Ce malaise est apparu clairement dans les journaux télévisés et les couvertures sportives de plusieurs médias publics algériens, qui ont multiplié les contorsions pour éviter de citer le nom du Maroc, se contentant de mentionner uniquement les villes hôtes. Une attitude perçue par de nombreux observateurs comme le prolongement direct d’une ligne politique imposée, au détriment de la rigueur journalistique.

Dans plusieurs reportages consacrés à l’arrivée des sélections africaines, les médias officiels algériens ont évoqué Rabat, Marrakech ou Tanger sans jamais préciser le pays organisateur, donnant lieu à une information tronquée et dépourvue de contexte. Le comble de l’absurde a été atteint lorsque l’arrivée de la sélection algérienne à Rabat a été annoncée sans mentionner qu’il s’agit de la capitale du Maroc, illustrant l’ampleur du malaise médiatique face à un événement continental organisé sur le sol marocain.

Parallèlement, certains organes proches du régime algérien ont tenté de minimiser les préparatifs marocains, évoquant une ambiance prétendument ordinaire et un dispositif comparable aux éditions précédentes, dans une tentative manifeste de dévaloriser l’organisation et les infrastructures mises en place.

Ce discours s’est toutefois rapidement heurté à la réalité du terrain. Sur les réseaux sociaux, des influenceurs et citoyens algériens présents au Maroc pour suivre la CAN ou accompagner leur équipe nationale ont diffusé une image radicalement différente, à travers des vidéos et témoignages directs depuis les villes marocaines.

Ils ont décrit un accueil chaleureux, une hospitalité remarquable et des infrastructures modernes, soulignant que ce qu’ils ont constaté sur place contredit frontalement le récit relayé par les médias officiels algériens. Leurs contenus, largement partagés sur TikTok, Instagram, Facebook et YouTube, ont suscité un large débat en Algérie et au-delà sur la crédibilité du discours médiatique officiel.
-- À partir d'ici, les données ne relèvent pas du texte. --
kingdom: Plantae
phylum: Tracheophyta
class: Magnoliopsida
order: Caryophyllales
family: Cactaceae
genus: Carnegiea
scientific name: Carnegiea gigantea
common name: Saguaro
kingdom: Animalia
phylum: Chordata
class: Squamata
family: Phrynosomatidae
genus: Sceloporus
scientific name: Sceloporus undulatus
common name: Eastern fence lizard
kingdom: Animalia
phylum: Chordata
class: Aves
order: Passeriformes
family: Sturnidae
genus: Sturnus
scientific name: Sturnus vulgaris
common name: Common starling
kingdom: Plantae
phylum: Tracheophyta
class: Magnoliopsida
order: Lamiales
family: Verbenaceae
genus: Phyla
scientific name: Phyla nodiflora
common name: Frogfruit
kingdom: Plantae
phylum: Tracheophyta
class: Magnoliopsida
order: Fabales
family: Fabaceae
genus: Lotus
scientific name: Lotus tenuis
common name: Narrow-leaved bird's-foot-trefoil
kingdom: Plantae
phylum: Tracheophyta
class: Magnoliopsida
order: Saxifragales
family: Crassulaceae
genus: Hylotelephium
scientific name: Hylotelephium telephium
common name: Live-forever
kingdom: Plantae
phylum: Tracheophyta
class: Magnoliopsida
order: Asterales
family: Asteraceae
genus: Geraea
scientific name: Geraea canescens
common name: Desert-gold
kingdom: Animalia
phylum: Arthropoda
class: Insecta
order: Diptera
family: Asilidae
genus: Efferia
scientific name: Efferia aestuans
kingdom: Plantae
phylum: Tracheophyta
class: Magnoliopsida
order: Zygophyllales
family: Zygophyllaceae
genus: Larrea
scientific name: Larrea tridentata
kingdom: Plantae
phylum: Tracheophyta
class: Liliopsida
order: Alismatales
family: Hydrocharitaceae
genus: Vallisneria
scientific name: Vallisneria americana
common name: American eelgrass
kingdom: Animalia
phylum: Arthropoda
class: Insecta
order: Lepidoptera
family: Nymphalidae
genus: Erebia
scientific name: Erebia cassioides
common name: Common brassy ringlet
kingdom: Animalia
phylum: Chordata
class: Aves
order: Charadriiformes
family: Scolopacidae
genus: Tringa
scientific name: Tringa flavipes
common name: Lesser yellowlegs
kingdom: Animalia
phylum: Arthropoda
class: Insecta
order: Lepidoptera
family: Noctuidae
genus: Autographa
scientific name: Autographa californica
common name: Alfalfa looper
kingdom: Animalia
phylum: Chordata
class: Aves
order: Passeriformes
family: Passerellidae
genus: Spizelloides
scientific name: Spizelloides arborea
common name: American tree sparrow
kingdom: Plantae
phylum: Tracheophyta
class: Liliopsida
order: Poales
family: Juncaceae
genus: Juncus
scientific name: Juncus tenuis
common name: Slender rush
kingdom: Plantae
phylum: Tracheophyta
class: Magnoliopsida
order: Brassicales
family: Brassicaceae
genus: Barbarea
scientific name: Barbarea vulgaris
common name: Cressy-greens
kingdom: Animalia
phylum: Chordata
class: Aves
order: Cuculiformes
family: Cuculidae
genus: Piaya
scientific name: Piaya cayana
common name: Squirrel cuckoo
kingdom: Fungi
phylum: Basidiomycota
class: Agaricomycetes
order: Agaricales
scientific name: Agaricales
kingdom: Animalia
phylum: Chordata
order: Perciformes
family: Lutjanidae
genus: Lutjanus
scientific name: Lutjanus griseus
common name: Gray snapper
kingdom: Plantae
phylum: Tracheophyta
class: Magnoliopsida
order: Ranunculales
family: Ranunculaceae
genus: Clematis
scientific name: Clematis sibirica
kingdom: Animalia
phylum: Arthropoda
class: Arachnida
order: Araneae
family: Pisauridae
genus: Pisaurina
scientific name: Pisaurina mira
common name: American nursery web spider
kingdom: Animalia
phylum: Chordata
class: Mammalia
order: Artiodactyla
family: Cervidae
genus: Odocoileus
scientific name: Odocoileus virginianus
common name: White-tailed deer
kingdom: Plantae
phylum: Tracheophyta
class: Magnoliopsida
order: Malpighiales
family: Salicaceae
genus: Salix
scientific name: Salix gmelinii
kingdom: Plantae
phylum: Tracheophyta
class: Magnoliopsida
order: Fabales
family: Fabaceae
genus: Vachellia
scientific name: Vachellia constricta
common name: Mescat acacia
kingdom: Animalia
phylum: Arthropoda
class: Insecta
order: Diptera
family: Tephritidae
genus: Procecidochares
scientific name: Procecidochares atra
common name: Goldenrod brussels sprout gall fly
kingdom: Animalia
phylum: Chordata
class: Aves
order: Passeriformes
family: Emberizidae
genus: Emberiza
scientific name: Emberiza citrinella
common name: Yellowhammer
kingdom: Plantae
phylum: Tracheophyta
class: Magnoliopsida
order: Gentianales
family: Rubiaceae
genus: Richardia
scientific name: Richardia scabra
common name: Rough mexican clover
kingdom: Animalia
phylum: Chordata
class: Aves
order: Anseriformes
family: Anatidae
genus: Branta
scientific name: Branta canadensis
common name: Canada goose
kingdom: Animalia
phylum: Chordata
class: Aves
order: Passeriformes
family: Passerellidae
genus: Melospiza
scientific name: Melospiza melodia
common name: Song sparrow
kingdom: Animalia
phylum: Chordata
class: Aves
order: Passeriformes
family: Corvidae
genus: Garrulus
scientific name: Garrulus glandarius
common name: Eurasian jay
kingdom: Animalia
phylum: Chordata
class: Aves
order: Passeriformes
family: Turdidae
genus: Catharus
Ce décalage entre la narration institutionnelle et la réalité vécue par des citoyens algériens au Maroc a placé les médias publics algériens face à une véritable remise en question, à l’heure où l’information ne peut plus être contrôlée ni filtrée comme par le passé. Pour de nombreux observateurs, la CAN au Maroc n’a pas seulement été un test organisationnel et sportif, mais aussi une démonstration des limites d’un discours médiatique idéologisé confronté à des faits visibles et vérifiables à l’ère du numérique.

Il convient de rappeler que la sélection algérienne dispute ses matchs à Rabat, au stade Moulay Hassan, un stade longtemps critiqué par certains médias algériens comme symbole supposé de l’impréparation marocaine. Sa livraison dans des délais records et sa pleine opérationnalité avant le coup d’envoi de la compétition ont pourtant réduit à néant ces accusations.